Genesis 1:2 (ESV)

The earth was without form and void, and darkness was over the face of the deep. And the Spirit of God was hovering over the face of the waters.

This passage speaks of earth before the totality of God’s Creation upon it. The earth had no shape (without form), no substance (void), and no light (darkness was over the face of the deep.) And then comes those wondrous words, “And the Spirit of God was hovering over the face of the waters.” I believe that this communicates more about salvation than anything else. In the darkest night, the most seemingly unnecessary pain, the most empty day, the Spirit of God still hovers.

Think, for a moment, about the life of an unbeliever. This passage speaks to his worldview. His worldview is without form and void, and darkness is quite obviously enveloped in darkness. Yet, even in this vile unbeliever, the Spirit of God may hover. All people, prior to conversion, are in this state. It is the mere grace of God that lifts us, by His Spirit, to belief in the Lord Jesus Christ and repentance from our sins. What a beautiful truth to ponder.

Genesis 1:3 (ESV)

3And God said, “Let there be light,” and there was light.
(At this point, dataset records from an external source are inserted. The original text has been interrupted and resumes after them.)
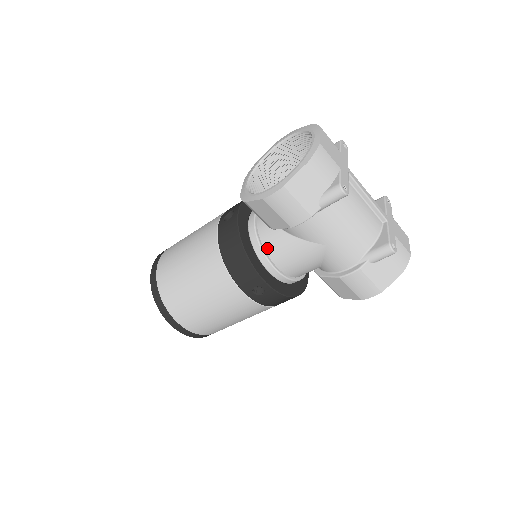
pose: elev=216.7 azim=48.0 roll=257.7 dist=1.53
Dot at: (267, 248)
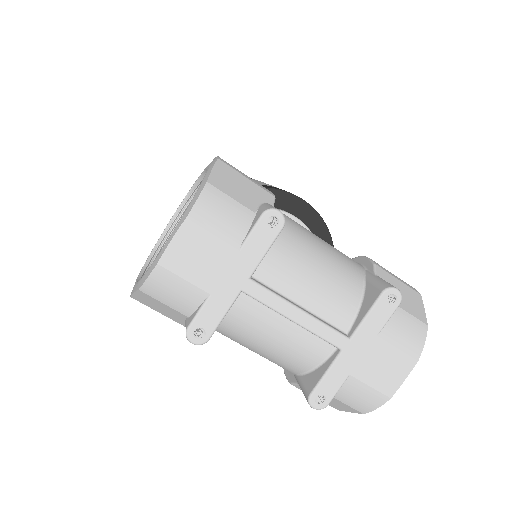
Dot at: occluded
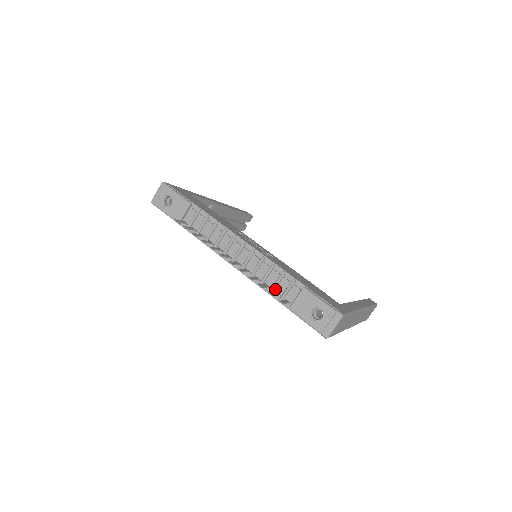
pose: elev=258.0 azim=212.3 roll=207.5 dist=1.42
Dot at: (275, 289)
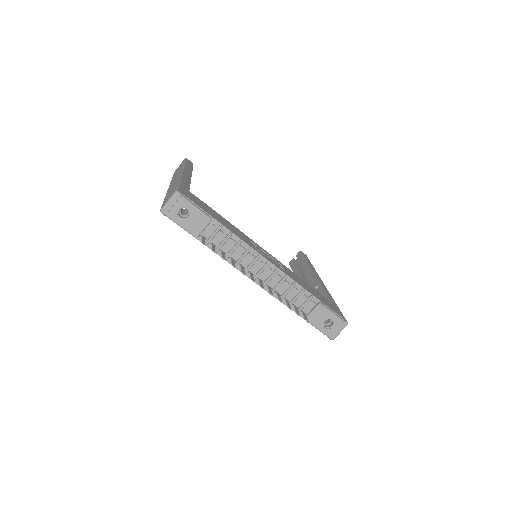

Our last consideration today is the action of God’s speaking light into existence. God said. The conduit God used for Creation was his very own Word. However, what God says here is every bit as important as the fact that he said it. “Let there be light!” This also speaks to the salvation of sinners. God’s word is effectual to make us knowledgeable unto salvation. (2 Timothy 3:15)
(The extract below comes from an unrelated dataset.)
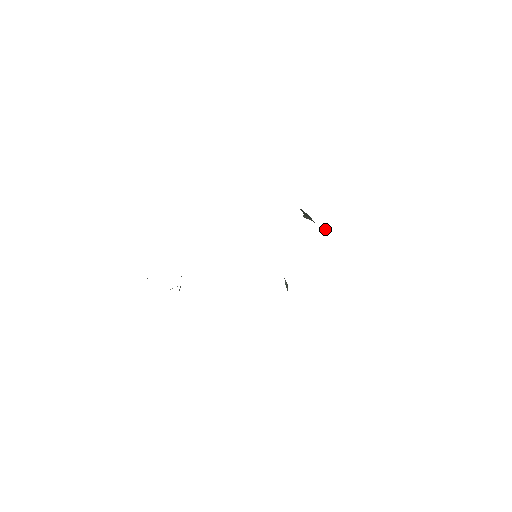
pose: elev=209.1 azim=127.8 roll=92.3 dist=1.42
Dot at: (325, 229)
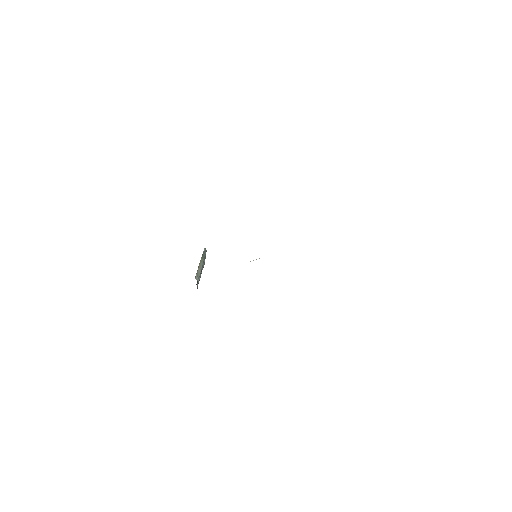
Dot at: occluded
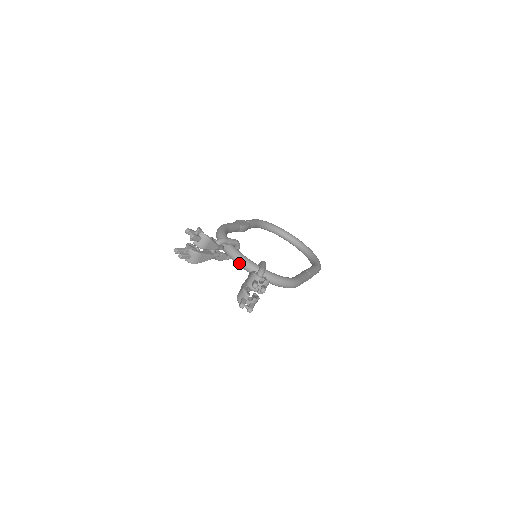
There is a principle that came out of the Protestant Reformation that fits here. Post Tenebras Lux, After Darkness, Light. This is God’s norm. He creates light out of the darkness all around because that is what brings him the most glory.
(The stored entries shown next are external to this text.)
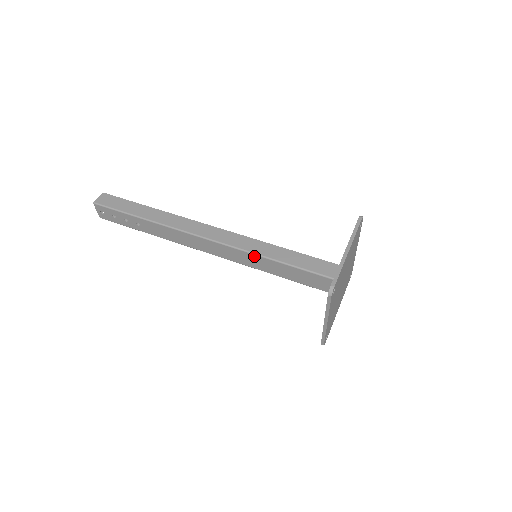
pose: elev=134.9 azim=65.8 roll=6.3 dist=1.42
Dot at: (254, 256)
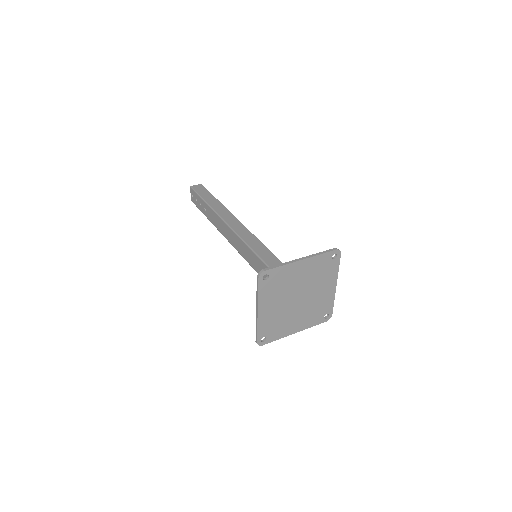
Dot at: (251, 252)
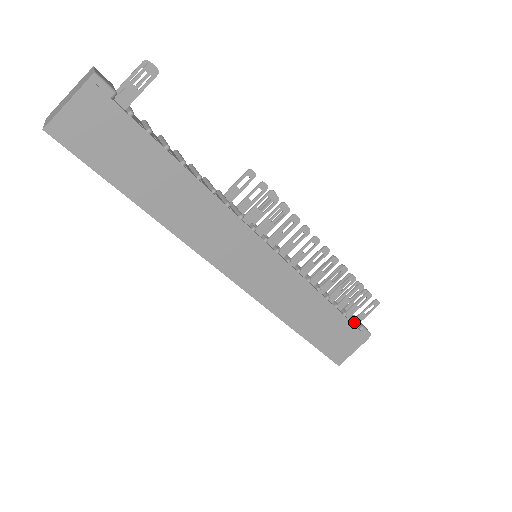
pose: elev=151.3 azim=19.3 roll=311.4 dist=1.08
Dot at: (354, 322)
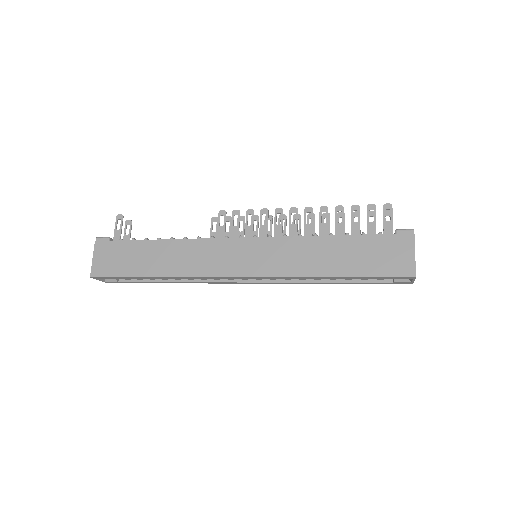
Dot at: (380, 233)
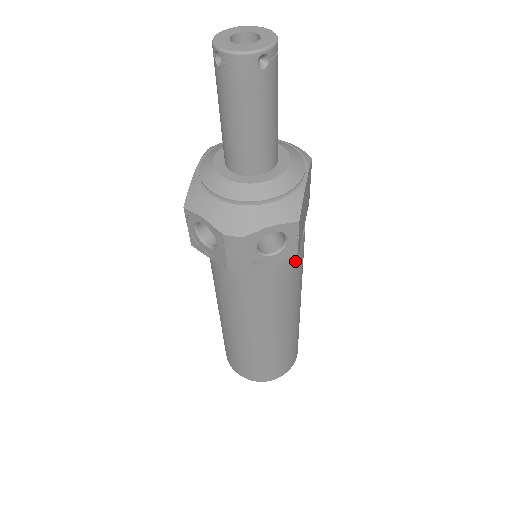
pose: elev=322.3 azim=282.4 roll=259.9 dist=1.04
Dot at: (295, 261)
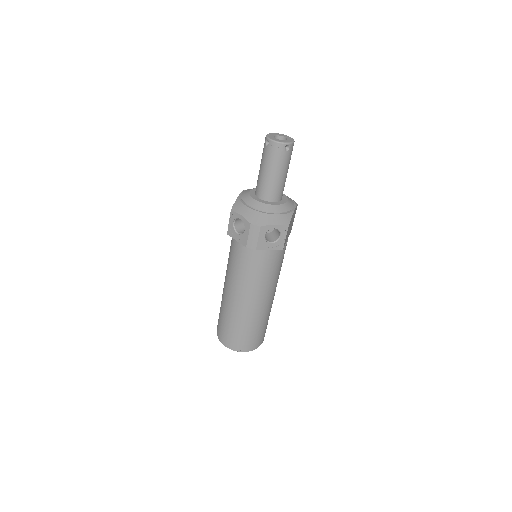
Dot at: (279, 258)
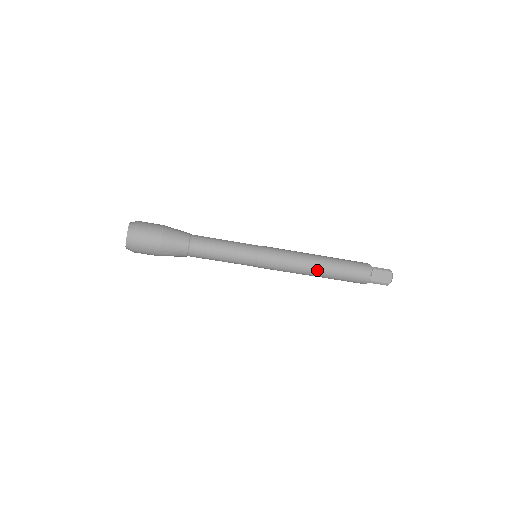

Lastly, let’s look at the Trinitarian nature of Creation. God (The Father) created the heavens and the earth by his Spirit (The Holy Spirit) who effected his Word (The Son).  The Father’s Creation was created equally by each of the three Persons of the Trinity. We see that the Father planned everything, the Spirit waited for the Word and then carried it out, and the Word declared the purpose of God in all things. What a beautiful, inter-Trinitarian work God has allowed us a sneak-peak into in this passage. Soli Deo Gloria.